The vice-chair of the Department of Blood and Marrow Transplant and Cellular Immunotherapy at Moffitt Cancer Center discussed more work to be done with CAR T-cell therapies.
"We had a workshop where we got all the different sponsors and stakeholders together and sort of talked about some of these issues with the overreach or the redundancy of some of these issues with starting up cell therapies, and I think there's still lots of work to be done.”
The 2022 American Society of Clinical Oncology (ASCO) meeting was held both virtually and in Chicago, Illinois, on June 3-7, 2022. One focus of the meeting was chimeric antigen receptor (CAR) T-cell therapies, their current impact in different cancers, and further research that remains to be done to improve them.

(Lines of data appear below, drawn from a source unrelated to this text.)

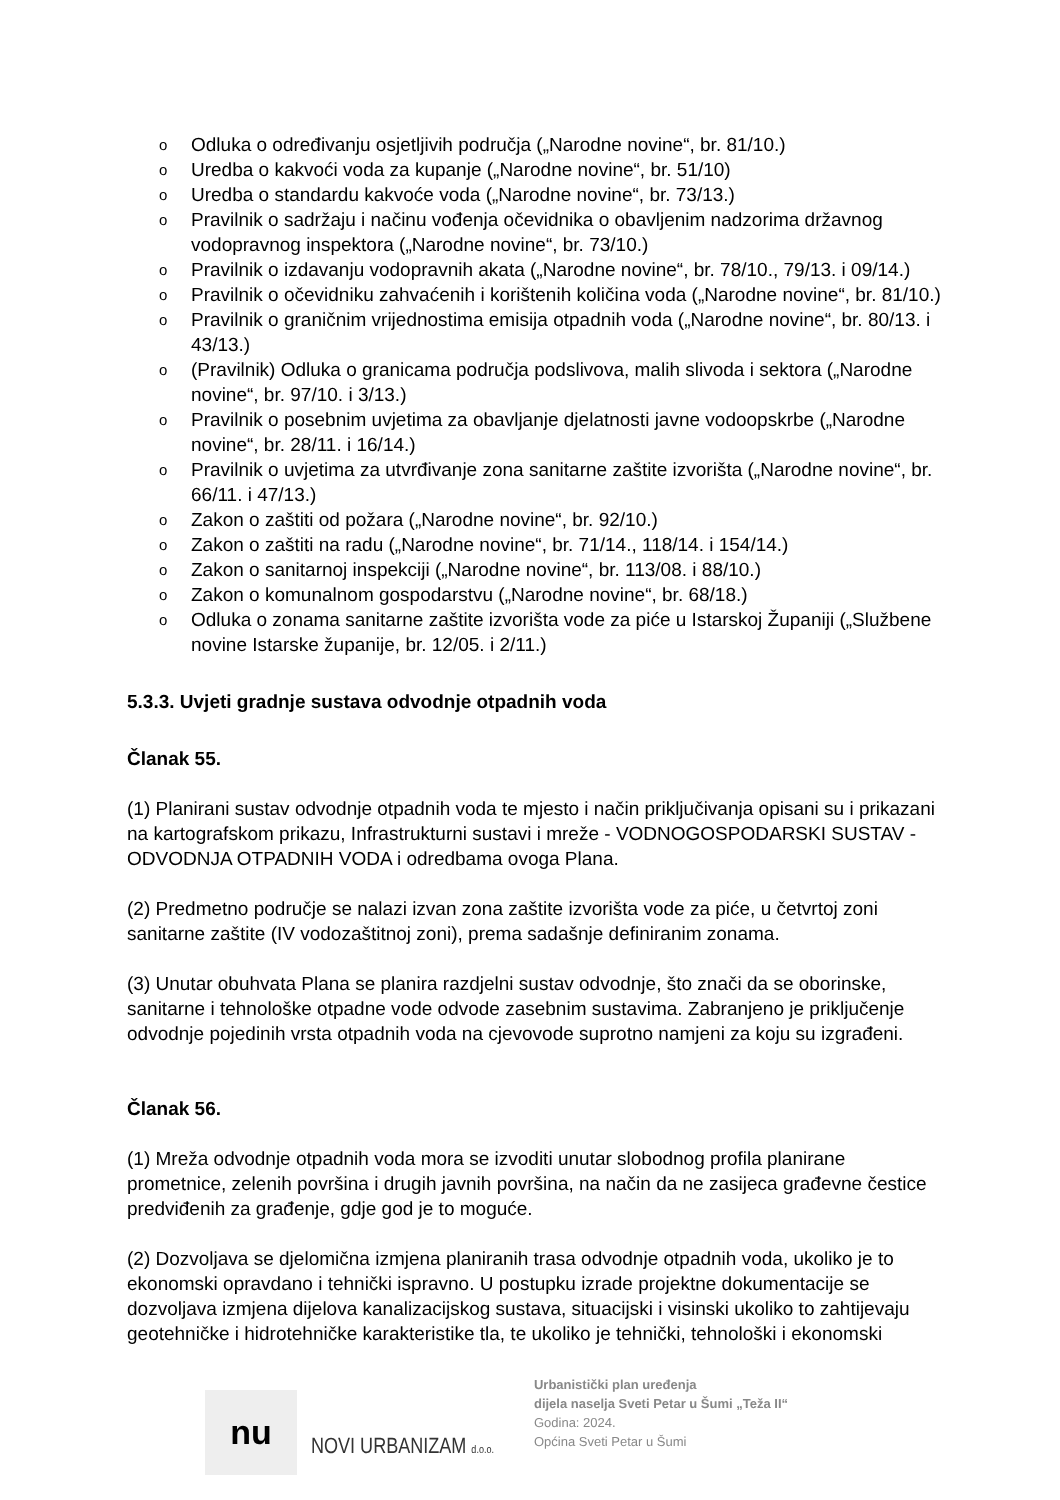o Odluka o određivanju osjetljivih područja („Narodne novine“, br. 81/10.)
o Uredba o kakvoći voda za kupanje („Narodne novine“, br. 51/10)
o Uredba o standardu kakvoće voda („Narodne novine“, br. 73/13.)
o Pravilnik o sadržaju i načinu vođenja očevidnika o obavljenim nadzorima državnog vodopravnog inspektora („Narodne novine“, br. 73/10.)
o Pravilnik o izdavanju vodopravnih akata („Narodne novine“, br. 78/10., 79/13. i 09/14.)
o Pravilnik o očevidniku zahvaćenih i korištenih količina voda („Narodne novine“, br. 81/10.)
o Pravilnik o graničnim vrijednostima emisija otpadnih voda („Narodne novine“, br. 80/13. i 43/13.)
o (Pravilnik) Odluka o granicama područja podslivova, malih slivoda i sektora („Narodne novine“, br. 97/10. i 3/13.)
o Pravilnik o posebnim uvjetima za obavljanje djelatnosti javne vodoopskrbe („Narodne novine“, br. 28/11. i 16/14.)
o Pravilnik o uvjetima za utvrđivanje zona sanitarne zaštite izvorišta („Narodne novine“, br. 66/11. i 47/13.)
o Zakon o zaštiti od požara („Narodne novine“, br. 92/10.)
o Zakon o zaštiti na radu („Narodne novine“, br. 71/14., 118/14. i 154/14.)
o Zakon o sanitarnoj inspekciji („Narodne novine“, br. 113/08. i 88/10.)
o Zakon o komunalnom gospodarstvu („Narodne novine“, br. 68/18.)
o Odluka o zonama sanitarne zaštite izvorišta vode za piće u Istarskoj Županiji („Službene novine Istarske županije, br. 12/05. i 2/11.)
5.3.3. Uvjeti gradnje sustava odvodnje otpadnih voda
Članak 55.
(1) Planirani sustav odvodnje otpadnih voda te mjesto i način priključivanja opisani su i prikazani na kartografskom prikazu, Infrastrukturni sustavi i mreže - VODNOGOSPODARSKI SUSTAV - ODVODNJA OTPADNIH VODA i odredbama ovoga Plana.
(2) Predmetno područje se nalazi izvan zona zaštite izvorišta vode za piće, u četvrtoj zoni sanitarne zaštite (IV vodozaštitnoj zoni), prema sadašnje definiranim zonama.
(3) Unutar obuhvata Plana se planira razdjelni sustav odvodnje, što znači da se oborinske, sanitarne i tehnološke otpadne vode odvode zasebnim sustavima. Zabranjeno je priključenje odvodnje pojedinih vrsta otpadnih voda na cjevovode suprotno namjeni za koju su izgrađeni.
Članak 56.
(1) Mreža odvodnje otpadnih voda mora se izvoditi unutar slobodnog profila planirane prometnice, zelenih površina i drugih javnih površina, na način da ne zasijeca građevne čestice predviđenih za građenje, gdje god je to moguće.
(2) Dozvoljava se djelomična izmjena planiranih trasa odvodnje otpadnih voda, ukoliko je to ekonomski opravdano i tehnički ispravno. U postupku izrade projektne dokumentacije se dozvoljava izmjena dijelova kanalizacijskog sustava, situacijski i visinski ukoliko to zahtijevaju geotehničke i hidrotehničke karakteristike tla, te ukoliko je tehnički, tehnološki i ekonomski
nu
NOVI URBANIZAM d.o.o.
Urbanistički plan uređenja
dijela naselja Sveti Petar u Šumi „Teža II“
Godina: 2024.
Općina Sveti Petar u Šumi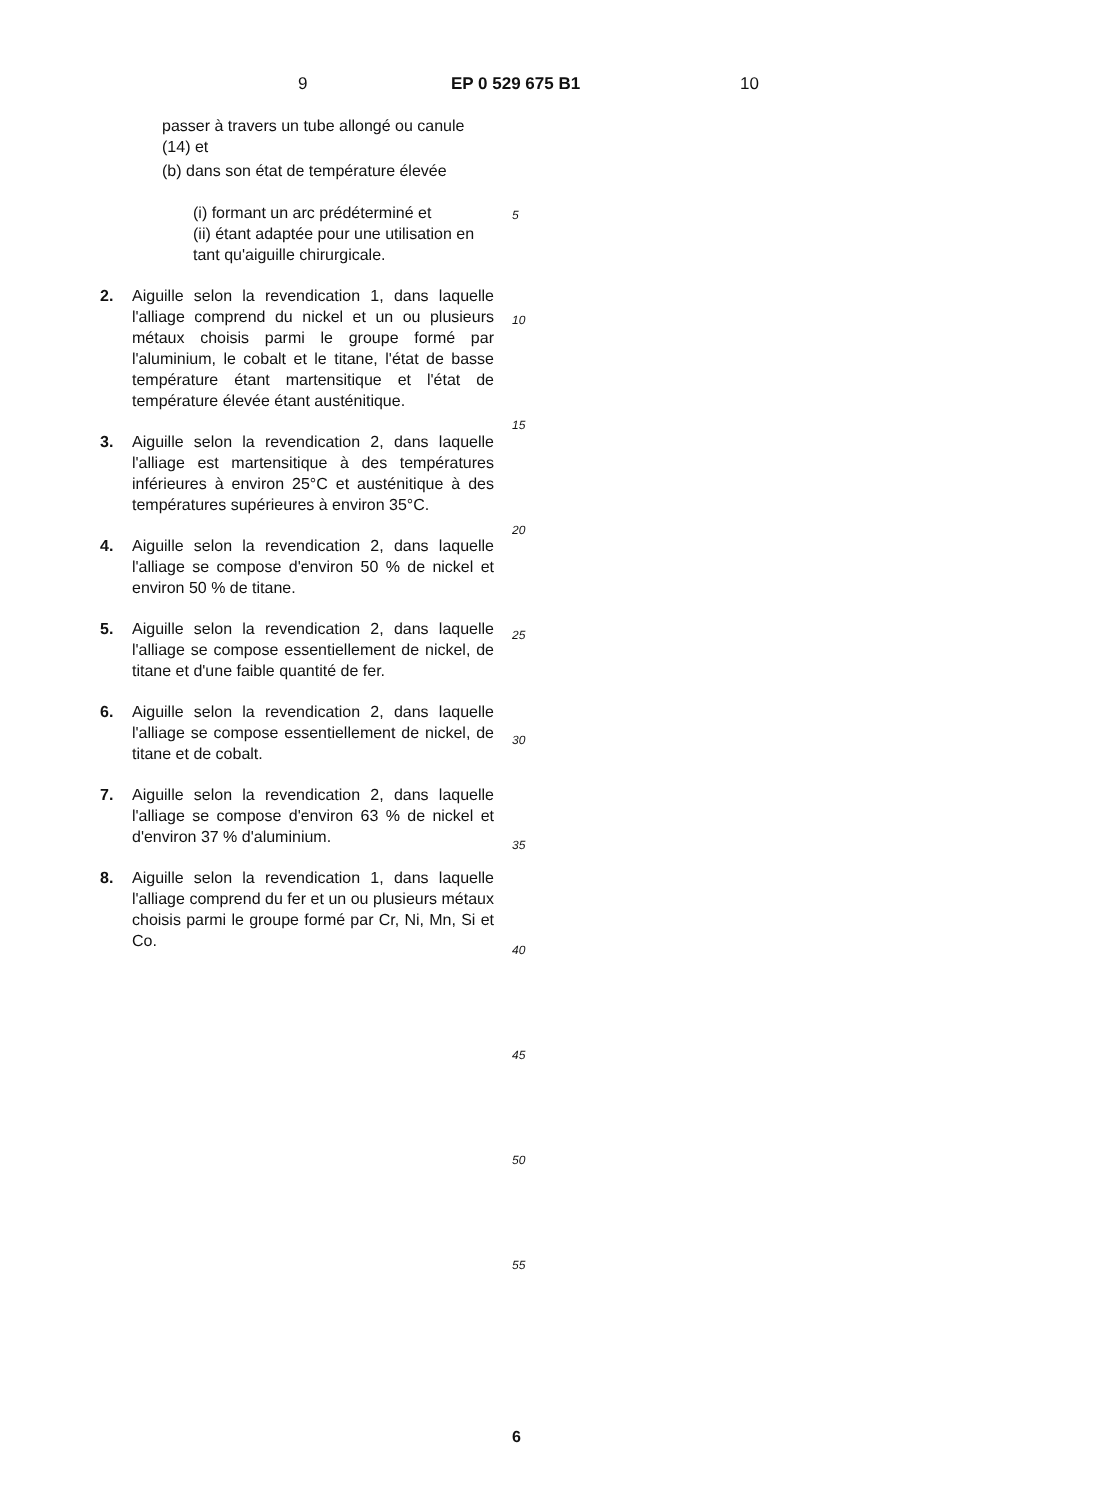9 EP 0 529 675 B1 10
passer à travers un tube allongé ou canule (14) et
(b) dans son état de température élevée
(i) formant un arc prédéterminé et
(ii) étant adaptée pour une utilisation en tant qu'aiguille chirurgicale.
2. Aiguille selon la revendication 1, dans laquelle l'alliage comprend du nickel et un ou plusieurs métaux choisis parmi le groupe formé par l'aluminium, le cobalt et le titane, l'état de basse température étant martensitique et l'état de température élevée étant austénitique.
3. Aiguille selon la revendication 2, dans laquelle l'alliage est martensitique à des températures inférieures à environ 25°C et austénitique à des températures supérieures à environ 35°C.
4. Aiguille selon la revendication 2, dans laquelle l'alliage se compose d'environ 50 % de nickel et environ 50 % de titane.
5. Aiguille selon la revendication 2, dans laquelle l'alliage se compose essentiellement de nickel, de titane et d'une faible quantité de fer.
6. Aiguille selon la revendication 2, dans laquelle l'alliage se compose essentiellement de nickel, de titane et de cobalt.
7. Aiguille selon la revendication 2, dans laquelle l'alliage se compose d'environ 63 % de nickel et d'environ 37 % d'aluminium.
8. Aiguille selon la revendication 1, dans laquelle l'alliage comprend du fer et un ou plusieurs métaux choisis parmi le groupe formé par Cr, Ni, Mn, Si et Co.
5
10
15
20
25
30
35
40
45
50
55
6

During the meeting, Melissa Alsina, MD, gave a talk on novel CAR therapies, targets, and approaches in multiple myeloma at ASCO focused on idecabtagenevicleucel (ide-cel) and some investigative therapies. Alsina is an associate professor of medicine at the Blood and Marrow Transplant Program and head of the Multiple Myeloma Transplant Program at Moffitt Cancer Center.
CGTLive spoke with Frederick Locke, MD, to gain additional perspective on CAR T-cell therapies in the field. Locke serves as the vice-chair of the Department of Blood and Marrow Transplant and Cellular Immunotherapy at Moffitt. He discussed managing toxicities and the potential of outpatient administration in the future. He also commented on the need to improve the process of starting cell therapies in centers.